» **CHALLENGE**
Can you reproduce the lines from the start of the records through the line that contains "111 1363 18 9 63 6.1", changing "Source Extractor" to "SExtractor" and leaving everything else as it is?

» **SUPPLIED DATA**
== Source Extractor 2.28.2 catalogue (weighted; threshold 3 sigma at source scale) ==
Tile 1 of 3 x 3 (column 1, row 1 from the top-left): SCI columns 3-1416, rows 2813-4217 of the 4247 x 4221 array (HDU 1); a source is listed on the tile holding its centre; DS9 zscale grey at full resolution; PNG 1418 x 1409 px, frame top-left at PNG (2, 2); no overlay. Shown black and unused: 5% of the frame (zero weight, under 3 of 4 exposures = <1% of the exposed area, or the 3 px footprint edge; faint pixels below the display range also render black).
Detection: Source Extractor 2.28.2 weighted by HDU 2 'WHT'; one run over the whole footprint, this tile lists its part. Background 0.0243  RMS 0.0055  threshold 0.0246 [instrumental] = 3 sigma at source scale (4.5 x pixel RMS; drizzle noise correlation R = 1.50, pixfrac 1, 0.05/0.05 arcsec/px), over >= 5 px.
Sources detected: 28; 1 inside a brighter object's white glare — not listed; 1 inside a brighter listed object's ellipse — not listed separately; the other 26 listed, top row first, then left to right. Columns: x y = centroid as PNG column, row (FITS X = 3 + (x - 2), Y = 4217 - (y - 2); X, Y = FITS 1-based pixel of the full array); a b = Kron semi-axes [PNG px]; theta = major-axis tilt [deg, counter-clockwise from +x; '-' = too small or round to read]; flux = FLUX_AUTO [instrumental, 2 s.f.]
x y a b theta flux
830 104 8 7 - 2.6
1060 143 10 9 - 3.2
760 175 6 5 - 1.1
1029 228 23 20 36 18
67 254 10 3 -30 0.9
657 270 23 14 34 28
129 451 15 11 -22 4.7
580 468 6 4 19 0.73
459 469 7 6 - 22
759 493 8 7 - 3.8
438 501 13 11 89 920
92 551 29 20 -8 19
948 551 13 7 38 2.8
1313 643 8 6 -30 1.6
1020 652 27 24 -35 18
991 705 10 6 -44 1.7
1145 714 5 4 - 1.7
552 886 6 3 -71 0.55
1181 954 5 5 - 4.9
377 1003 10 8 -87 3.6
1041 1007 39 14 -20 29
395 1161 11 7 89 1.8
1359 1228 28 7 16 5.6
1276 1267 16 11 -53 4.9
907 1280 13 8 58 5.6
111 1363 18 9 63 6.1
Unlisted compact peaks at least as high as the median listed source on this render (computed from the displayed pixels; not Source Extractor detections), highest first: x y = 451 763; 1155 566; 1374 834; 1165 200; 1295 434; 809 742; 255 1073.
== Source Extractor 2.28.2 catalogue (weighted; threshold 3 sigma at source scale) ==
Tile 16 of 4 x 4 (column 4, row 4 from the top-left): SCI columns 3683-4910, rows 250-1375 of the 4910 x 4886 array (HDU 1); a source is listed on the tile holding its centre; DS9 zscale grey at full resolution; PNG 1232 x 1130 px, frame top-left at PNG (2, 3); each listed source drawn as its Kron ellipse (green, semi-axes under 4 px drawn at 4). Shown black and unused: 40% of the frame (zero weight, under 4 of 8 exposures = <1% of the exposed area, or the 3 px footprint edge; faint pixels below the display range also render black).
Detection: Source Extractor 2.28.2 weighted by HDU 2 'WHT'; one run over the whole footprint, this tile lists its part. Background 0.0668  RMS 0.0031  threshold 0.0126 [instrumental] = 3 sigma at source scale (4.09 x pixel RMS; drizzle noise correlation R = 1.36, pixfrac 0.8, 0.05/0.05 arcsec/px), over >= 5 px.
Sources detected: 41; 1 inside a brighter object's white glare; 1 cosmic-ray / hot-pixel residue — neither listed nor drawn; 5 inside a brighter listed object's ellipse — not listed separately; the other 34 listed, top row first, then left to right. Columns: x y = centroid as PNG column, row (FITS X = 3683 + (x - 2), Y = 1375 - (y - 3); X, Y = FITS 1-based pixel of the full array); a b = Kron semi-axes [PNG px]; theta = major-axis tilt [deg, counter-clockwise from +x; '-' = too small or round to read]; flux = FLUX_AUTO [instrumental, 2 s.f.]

» **REPLY TO THE TASK**
== SExtractor 2.28.2 catalogue (weighted; threshold 3 sigma at source scale) ==
Tile 1 of 3 x 3 (column 1, row 1 from the top-left): SCI columns 3-1416, rows 2813-4217 of the 4247 x 4221 array (HDU 1); a source is listed on the tile holding its centre; DS9 zscale grey at full resolution; PNG 1418 x 1409 px, frame top-left at PNG (2, 2); no overlay. Shown black and unused: 5% of the frame (zero weight, under 3 of 4 exposures = <1% of the exposed area, or the 3 px footprint edge; faint pixels below the display range also render black).
Detection: SExtractor 2.28.2 weighted by HDU 2 'WHT'; one run over the whole footprint, this tile lists its part. Background 0.0243  RMS 0.0055  threshold 0.0246 [instrumental] = 3 sigma at source scale (4.5 x pixel RMS; drizzle noise correlation R = 1.50, pixfrac 1, 0.05/0.05 arcsec/px), over >= 5 px.
Sources detected: 28; 1 inside a brighter object's white glare — not listed; 1 inside a brighter listed object's ellipse — not listed separately; the other 26 listed, top row first, then left to right. Columns: x y = centroid as PNG column, row (FITS X = 3 + (x - 2), Y = 4217 - (y - 2); X, Y = FITS 1-based pixel of the full array); a b = Kron semi-axes [PNG px]; theta = major-axis tilt [deg, counter-clockwise from +x; '-' = too small or round to read]; flux = FLUX_AUTO [instrumental, 2 s.f.]
x y a b theta flux
830 104 8 7 - 2.6
1060 143 10 9 - 3.2
760 175 6 5 - 1.1
1029 228 23 20 36 18
67 254 10 3 -30 0.9
657 270 23 14 34 28
129 451 15 11 -22 4.7
580 468 6 4 19 0.73
459 469 7 6 - 22
759 493 8 7 - 3.8
438 501 13 11 89 920
92 551 29 20 -8 19
948 551 13 7 38 2.8
1313 643 8 6 -30 1.6
1020 652 27 24 -35 18
991 705 10 6 -44 1.7
1145 714 5 4 - 1.7
552 886 6 3 -71 0.55
1181 954 5 5 - 4.9
377 1003 10 8 -87 3.6
1041 1007 39 14 -20 29
395 1161 11 7 89 1.8
1359 1228 28 7 16 5.6
1276 1267 16 11 -53 4.9
907 1280 13 8 58 5.6
111 1363 18 9 63 6.1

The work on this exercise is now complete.